The younger Lyman Epps will not end up buried here; his bones will molder next to his father’s and mother’s, three miles yonder in the old Negro burial ground of Timbuctoo. And if he learns the truth of why his father died, he will hear it from his father, the only man who knows it as well as I.
But does my beloved, murdered friend Lyman speak on into the night over there, as I do here? Impossible. Unlike me, Lyman died with a clean conscience. Thus he surely went instantly silent.
IV
Chapter 16
That was the year of the terrible Ohio drought, when the hay burned in the fields, and the soil crumbled into dust and was blown into dunes, and so many farmers, especially the younger ones, were pulling up stakes and heading for the western territories to start over again. From Pennsylvania to Michigan, crops failed before they blossomed, and the fields lay fallow, and the cattle and the swine were killed and butchered early to keep them from starving to death. Men and women looked out at their parched fields and up at the clear, blue sky and shook their heads and said, Enough! We’ll go where there’s rain falling. And my brothers John and Jason and their young wives were among them that year.
It was the year that the copperhead Franklin Pierce of New Hampshire, the drunken Yankee minion of the slaveholders, became President, putting an essentially Southern, pro-slave government finally in place and setting up passage of the Kansas-Nebraska Act, which would turn an old-fashioned land grab into a holy war. It overthrew the Missouri Compromise and transformed the old western frontier, making it for all practical purposes into a foreign land, which in that year began to be fought over by the people of two distinct, bordering nations, the slaveholding South and the free North.
By converting the western territories into an object of conquest, the Kansas-Nebraska Act split the country more effectively than any of the battles and wars that followed. The North and the South competing for Kansas in the 1850s were like France and England at war over Canada a century earlier. Except that in Kansas the stakes were higher. Every American knew that if the pro-slavers captured the territory, they would at once make it a slaveholding state in a democratic union that would be governed from Washington by a slaveholding majority of the states, and as a direct result, three million Americans and their descendants would remain permanently enslaved. The North, hopelessly a minority, would have no choice then but to secede from the Union or commence a war of liberation against the South.
And would white Americans go to war to liberate black Americans? Unthinkable. At that time, before Harpers Ferry, with no real blood yet spilt in the name of the cause, the North would have merely shrugged and turned its back on the slaves and the Southern states altogether, and in a businesslike manner would have looked northward for expansion and marched into Canada.

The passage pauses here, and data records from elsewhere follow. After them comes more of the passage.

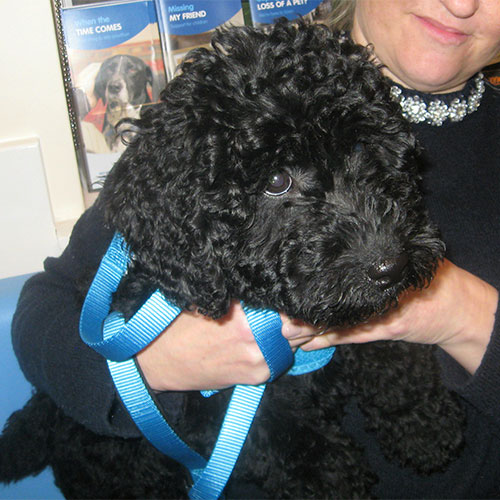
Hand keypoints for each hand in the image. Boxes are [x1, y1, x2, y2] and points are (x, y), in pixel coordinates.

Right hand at [136, 301, 315, 391]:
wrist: (157, 360)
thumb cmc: (180, 323)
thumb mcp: (212, 297)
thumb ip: (245, 294)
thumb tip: (272, 283)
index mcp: (246, 313)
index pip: (293, 306)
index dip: (304, 299)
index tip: (308, 291)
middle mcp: (256, 338)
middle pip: (303, 326)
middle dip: (308, 317)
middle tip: (310, 308)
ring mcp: (259, 359)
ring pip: (298, 343)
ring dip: (301, 333)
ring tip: (296, 323)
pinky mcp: (256, 376)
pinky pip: (283, 358)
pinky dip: (286, 348)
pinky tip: (280, 338)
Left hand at [301, 259, 497, 373]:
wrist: (455, 305)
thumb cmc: (425, 276)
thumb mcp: (401, 259)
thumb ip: (371, 259)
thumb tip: (335, 252)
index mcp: (375, 270)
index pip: (336, 276)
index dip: (310, 284)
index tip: (287, 290)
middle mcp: (375, 289)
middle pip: (332, 299)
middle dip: (304, 310)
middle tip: (278, 317)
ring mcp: (380, 311)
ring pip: (339, 320)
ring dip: (311, 329)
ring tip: (285, 333)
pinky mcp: (385, 328)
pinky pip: (353, 335)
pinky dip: (330, 339)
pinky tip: (309, 344)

It was also the year of the birth of Father’s last child, Ellen, named for the baby who had died in Springfield back in ’48. With the birth of this child, the Old Man had fathered on two women a total of twenty children. Of the twenty, only eleven were to live beyond childhood; and of those, three more would die in their youth, cut down in the war against slavery; which left, from the eldest, John, born in 1821, to the youngest, Ellen, born thirty-two years later, only eight who survived into adulthood.
It was the year that Lyman Epps and I finished our elaborate dance, and I went howling into the wilderness, leaving wreckage and smoldering ruin all around behind me.